Filter by platform or predicate type:

# Filter by platform
dhictl attestation list dhi.io/nginx:1.27 --platform linux/amd64

# Filter by predicate type
dhictl attestation list dhi.io/nginx:1.27 --predicate-type https://spdx.dev/Document

# Filter by multiple predicate types
dhictl attestation list dhi.io/nginx:1.27 \
  --predicate-type https://spdx.dev/Document \
  --predicate-type https://slsa.dev/provenance/v1

Get a specific attestation

First list the available attestations to find the referrer digest, then retrieve the full in-toto statement:

dhictl attestation get dhi.io/nginx:1.27 sha256:<digest>

Save the attestation to a file or extract the predicate with jq:

# Save to file
dhictl attestation get dhi.io/nginx:1.27 sha256:<digest> --output provenance.json

# Extract the predicate
dhictl attestation get dhi.io/nginx:1.27 sha256:<digest> | jq .predicate

View the SBOM

Display a human-readable summary of the SPDX SBOM attached to an image:

dhictl attestation sbom dhi.io/nginx:1.27

# For a specific platform
dhictl attestation sbom dhi.io/nginx:1.27 --platform linux/amd64

JSON Output

Most list and get commands support a --json flag for machine-readable output:

dhictl catalog list --json
dhictl mirror list --org my-org --json
dhictl customization list --org my-org --json
dhictl attestation list dhi.io/nginx:1.27 --json

⚙️ Configuration

dhictl can be configured with a YAML file located at:

  • $HOME/.config/dhictl/config.yaml on Linux and macOS
  • %USERPROFILE%\.config\dhictl\config.yaml on Windows

If $XDG_CONFIG_HOME is set, the configuration file is located at $XDG_CONFIG_HOME/dhictl/config.yaml (see the XDG Base Directory Specification).

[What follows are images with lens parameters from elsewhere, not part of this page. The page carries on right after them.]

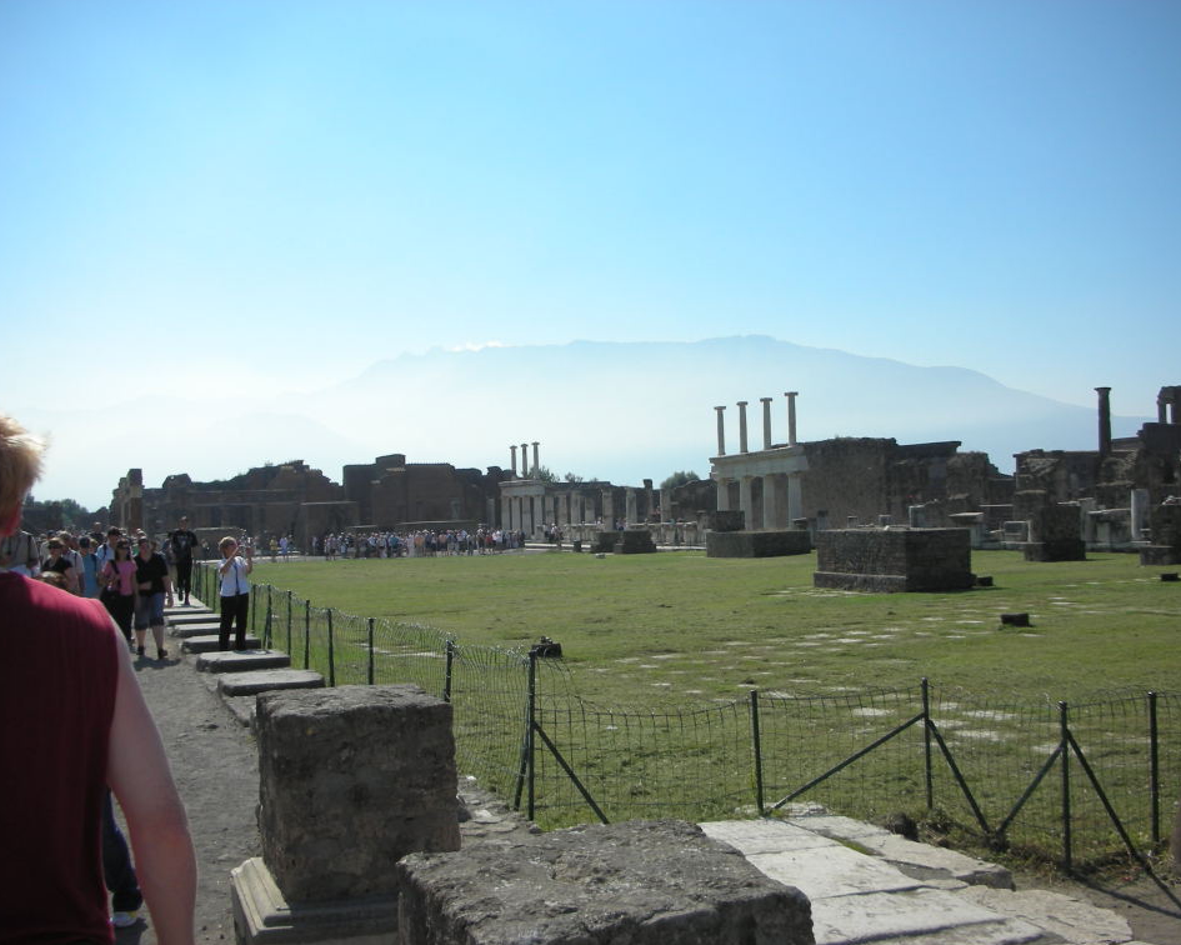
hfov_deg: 49.1
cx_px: 606
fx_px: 1293
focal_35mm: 37
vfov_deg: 40.1
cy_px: 478
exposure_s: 1/144
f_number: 8.5
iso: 50
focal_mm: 5.8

Available configuration options:

Option Environment Variable Description
org DHI_ORG Default Docker Hub organization for mirror and customization commands.
api_token DHI_API_TOKEN Docker token for authentication. You can generate a token in your Docker Hub account settings.
disable_update_notifier DHI_NO_UPDATE_NOTIFIER or CLI Disable the update notice printed on stderr.

Environment variables take precedence over configuration file values.

📄 License

dhictl is licensed under the Terms and Conditions of the Docker Subscription Service Agreement.